Published July 27 2012
Soybeans and social progress
Kummer and her husband, Paul, operate a soybean, corn and sugarbeet farm near their home in Colfax, about 30 miles south of Fargo. Kummer is a native of Litchville, about 20 miles southeast of Valley City.
Nearly 20 years ago, Kummer started on a path that led her to becoming the first woman and the first North Dakotan elected to lead the United Soybean Board.
“Paul and I believe farmers have a responsibility to help promote our products and to have a voice in the industry,” Kummer said. “I never set out to pursue leadership roles, but I believe that it’s important for all of us farmers to step up when we’re in a position to contribute, and that’s what I’ve tried to do.”
From 1994 to 2001, Kummer represented area soybean farmers in the North Dakota Soybean Growers Association, including two years when she served as president.

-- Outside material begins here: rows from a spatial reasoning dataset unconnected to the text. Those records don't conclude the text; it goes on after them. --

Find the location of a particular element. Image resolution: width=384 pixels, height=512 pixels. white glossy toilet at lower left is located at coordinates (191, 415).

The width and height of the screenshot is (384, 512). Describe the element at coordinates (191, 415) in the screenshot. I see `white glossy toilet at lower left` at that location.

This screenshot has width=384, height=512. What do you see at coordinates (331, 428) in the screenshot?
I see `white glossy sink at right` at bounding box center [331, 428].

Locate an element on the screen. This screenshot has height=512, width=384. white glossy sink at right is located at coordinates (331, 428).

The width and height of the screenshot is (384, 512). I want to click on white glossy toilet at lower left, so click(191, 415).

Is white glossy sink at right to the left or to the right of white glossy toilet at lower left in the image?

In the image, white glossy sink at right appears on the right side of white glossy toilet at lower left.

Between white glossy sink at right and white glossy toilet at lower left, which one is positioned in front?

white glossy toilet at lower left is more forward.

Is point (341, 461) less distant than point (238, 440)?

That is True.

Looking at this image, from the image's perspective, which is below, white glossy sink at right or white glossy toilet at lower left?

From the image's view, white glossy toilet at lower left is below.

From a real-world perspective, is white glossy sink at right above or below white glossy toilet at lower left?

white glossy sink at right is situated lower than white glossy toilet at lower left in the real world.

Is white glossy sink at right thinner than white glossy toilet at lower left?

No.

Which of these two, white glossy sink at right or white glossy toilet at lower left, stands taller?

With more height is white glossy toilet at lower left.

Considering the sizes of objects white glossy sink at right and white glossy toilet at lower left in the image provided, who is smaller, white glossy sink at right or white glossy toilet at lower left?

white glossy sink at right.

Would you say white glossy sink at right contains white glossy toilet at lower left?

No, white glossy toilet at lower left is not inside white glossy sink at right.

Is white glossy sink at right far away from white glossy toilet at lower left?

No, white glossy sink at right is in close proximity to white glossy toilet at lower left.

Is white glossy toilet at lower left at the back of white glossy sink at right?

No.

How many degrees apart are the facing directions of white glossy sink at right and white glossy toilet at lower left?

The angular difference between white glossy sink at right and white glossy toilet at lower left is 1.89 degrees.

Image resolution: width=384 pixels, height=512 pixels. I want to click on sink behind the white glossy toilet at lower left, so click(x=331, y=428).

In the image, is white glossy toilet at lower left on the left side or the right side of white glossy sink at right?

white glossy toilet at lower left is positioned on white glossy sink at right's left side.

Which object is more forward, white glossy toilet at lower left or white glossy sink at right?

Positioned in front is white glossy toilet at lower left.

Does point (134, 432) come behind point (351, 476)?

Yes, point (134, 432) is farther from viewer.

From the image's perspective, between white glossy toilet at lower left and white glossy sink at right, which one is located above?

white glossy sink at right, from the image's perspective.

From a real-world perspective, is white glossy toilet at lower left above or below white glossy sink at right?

In 2003, Kummer was appointed to serve on the United Soybean Board, a national farmer-led group that promotes investments in soybean research and market development. By law, the board isn’t involved in policy issues.
Kummer was elected chairwoman of the USB in December.
More than halfway through her term now, Kummer said she hopes her tenure as chairwoman “highlights the opportunities for women to serve in leadership roles in agriculture.”
Her work this year has focused on maximizing profit opportunities for soybean farmers, a task that has taken Kummer on trips around the globe.
Earlier this summer, Kummer spent some time in Europe and, just last week, she was in Virginia for USB’s summer board meeting.
“We’re a part of a global marketplace now, with many industry partners,” Kummer said. “It’s vital that U.S. soybean industry representatives such as USB directors spend time cultivating these relationships to build ties with our customers everywhere.”